__To do__
Output everything from the first line down to the line containing "achowań faktycznych odbiorców.", both included, as a Markdown table with the columns Row and Line, leaving out any blank lines.

__Data records__
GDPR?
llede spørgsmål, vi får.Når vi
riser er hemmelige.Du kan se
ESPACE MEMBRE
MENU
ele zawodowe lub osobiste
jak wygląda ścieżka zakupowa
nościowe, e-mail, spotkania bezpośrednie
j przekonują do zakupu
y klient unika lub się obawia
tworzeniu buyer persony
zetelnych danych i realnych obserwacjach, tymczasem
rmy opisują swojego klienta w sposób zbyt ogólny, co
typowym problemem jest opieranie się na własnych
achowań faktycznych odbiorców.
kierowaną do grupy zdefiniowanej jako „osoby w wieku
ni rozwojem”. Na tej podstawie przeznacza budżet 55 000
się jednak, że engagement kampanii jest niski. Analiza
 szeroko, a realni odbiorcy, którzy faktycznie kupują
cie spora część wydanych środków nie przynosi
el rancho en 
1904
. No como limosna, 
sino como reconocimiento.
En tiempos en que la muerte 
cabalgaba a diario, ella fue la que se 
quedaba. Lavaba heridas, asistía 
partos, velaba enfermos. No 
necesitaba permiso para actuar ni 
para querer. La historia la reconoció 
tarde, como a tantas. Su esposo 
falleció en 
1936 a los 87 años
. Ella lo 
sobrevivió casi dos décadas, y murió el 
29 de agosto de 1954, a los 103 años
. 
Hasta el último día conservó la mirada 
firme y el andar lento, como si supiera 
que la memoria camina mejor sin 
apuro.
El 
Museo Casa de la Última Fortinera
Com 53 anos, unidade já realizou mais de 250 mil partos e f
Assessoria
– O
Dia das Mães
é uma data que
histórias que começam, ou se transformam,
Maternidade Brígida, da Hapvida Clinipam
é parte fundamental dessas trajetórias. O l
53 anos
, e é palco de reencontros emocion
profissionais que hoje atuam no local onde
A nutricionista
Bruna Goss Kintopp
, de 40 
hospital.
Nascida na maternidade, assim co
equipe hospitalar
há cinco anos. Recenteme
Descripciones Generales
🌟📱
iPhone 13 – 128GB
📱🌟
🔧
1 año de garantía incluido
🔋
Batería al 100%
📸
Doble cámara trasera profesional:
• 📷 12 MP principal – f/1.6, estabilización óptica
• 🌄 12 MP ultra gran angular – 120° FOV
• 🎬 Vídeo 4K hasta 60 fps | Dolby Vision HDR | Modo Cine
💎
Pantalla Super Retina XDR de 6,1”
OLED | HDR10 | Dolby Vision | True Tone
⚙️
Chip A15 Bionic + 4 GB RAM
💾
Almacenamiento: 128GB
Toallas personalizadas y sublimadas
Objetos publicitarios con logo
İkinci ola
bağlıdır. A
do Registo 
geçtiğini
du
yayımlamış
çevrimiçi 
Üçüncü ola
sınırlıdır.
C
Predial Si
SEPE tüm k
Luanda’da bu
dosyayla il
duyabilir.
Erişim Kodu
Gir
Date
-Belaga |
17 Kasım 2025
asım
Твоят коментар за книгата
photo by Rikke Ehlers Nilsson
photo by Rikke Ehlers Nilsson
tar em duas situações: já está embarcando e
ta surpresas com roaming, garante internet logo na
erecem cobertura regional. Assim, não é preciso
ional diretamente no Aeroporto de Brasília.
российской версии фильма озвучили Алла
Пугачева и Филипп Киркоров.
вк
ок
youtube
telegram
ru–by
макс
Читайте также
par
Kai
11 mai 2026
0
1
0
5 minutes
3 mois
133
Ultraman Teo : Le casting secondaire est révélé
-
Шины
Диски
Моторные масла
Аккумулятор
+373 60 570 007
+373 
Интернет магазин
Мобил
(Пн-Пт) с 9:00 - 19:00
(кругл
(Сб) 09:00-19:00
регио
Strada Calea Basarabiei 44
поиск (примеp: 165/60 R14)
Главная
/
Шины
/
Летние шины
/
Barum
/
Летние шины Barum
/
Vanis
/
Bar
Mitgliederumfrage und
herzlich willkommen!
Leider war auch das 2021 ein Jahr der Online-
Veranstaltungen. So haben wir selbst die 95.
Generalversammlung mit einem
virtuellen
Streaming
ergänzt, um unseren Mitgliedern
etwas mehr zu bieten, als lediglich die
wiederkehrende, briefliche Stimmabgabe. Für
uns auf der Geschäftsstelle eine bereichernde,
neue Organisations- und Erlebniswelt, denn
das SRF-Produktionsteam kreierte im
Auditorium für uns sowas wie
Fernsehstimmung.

__Answer below__
| Row | Line |
|---|---|
| 1 | GDPR? |
| 2 | llede spørgsmål, vi får.Når vi |
| 3 | riser er hemmelige.Du kan se |
| 4 | ESPACE MEMBRE |
| 5 | MENU |
| 6 | ele zawodowe lub osobiste |
| 7 | jak wygląda ścieżka zakupowa |
| 8 | nościowe, e-mail, spotkania bezpośrednie |
| 9 | j przekonują do zakupu |
| 10 | y klient unika lub się obawia |
| 11 | tworzeniu buyer persony |
| 12 | zetelnych danych i realnych obserwacjach, tymczasem |
| 13 | rmy opisują swojego klienta w sposób zbyt ogólny, co |
| 14 | typowym problemem jest opieranie się na własnych |
| 15 | achowań faktycznych odbiorców. |